MILANO – “Creiamo subito una Confederazione europea, composta dai 27 Stati membri, dall’Ucraina e da Georgia e Moldavia, e poi da Nord Macedonia, Serbia, Montenegro, Albania, Bosnia e Kosovo. Si otterrebbe un duplice risultato. L’Ucraina e gli altri Paesi in attesa potrebbero partecipare alla vita pubblica europea e avere soggettività in uno spazio politico e strategico comune. In parallelo proseguirebbe, senza forzature e con la tempistica opportuna, il percorso ordinato di adesione alla Ue”. Così Enrico Letta, segretario nazionale del Pd, in un intervento sul Corriere della Sera.
“La declinazione più concreta di questo modello – scrive il segretario – sarebbero le riunioni dei Consigli europei che dovrebbero essere immediatamente seguite, con grande forza simbolica, nello stesso luogo, dal summit dei leader della Confederazione”.
“La Confederazione europea sarebbe il luogo del dialogo politico tra i 36 membri – evidenzia Letta – Si concorderebbero scelte comuni. Si affinerebbe la capacità di definire insieme strategie globali, a partire dalla difesa della pace, dalla sicurezza, dalla promozione di un modello di sviluppo giusto e sostenibile e dalla lotta al cambiamento climatico. E si caricherebbe di forza, anche simbolica, l’unità del continente”.
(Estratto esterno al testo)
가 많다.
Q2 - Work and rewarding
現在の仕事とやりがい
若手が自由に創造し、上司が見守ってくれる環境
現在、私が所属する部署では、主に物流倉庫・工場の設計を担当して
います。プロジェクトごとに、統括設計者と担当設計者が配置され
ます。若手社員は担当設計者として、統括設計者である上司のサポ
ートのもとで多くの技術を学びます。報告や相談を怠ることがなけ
“Le convulsioni di questi giorni drammatici non devono mai farci perdere di vista il quadro generale o smarrire la lucidità nel prevedere le conseguenze sul futuro delle scelte che si assumono oggi – sottolinea – Il 24 febbraio, il giorno in cui Putin con l’invasione ha tentato di riportarci tutti nel peggiore Novecento, è una cesura che segna un passaggio d’epoca”.
“L’Europa di domani sarà diversa, comunque diversa. Per questo è vitale guidare il cambiamento e non farsi guidare dagli eventi, a partire dalla determinazione a fare dell’Unione Europea sempre di più un continente di pace che lotta per la pace”, aggiunge.
“L’Europa è la nostra casa: è talmente attrattiva che milioni e milioni di cittadini dall’esterno vogliono farvi parte – afferma – È talmente preziosa che riformarla, rendendola più solida, è un dovere storico, forse il più impegnativo mai affrontato dalle nostre generazioni”.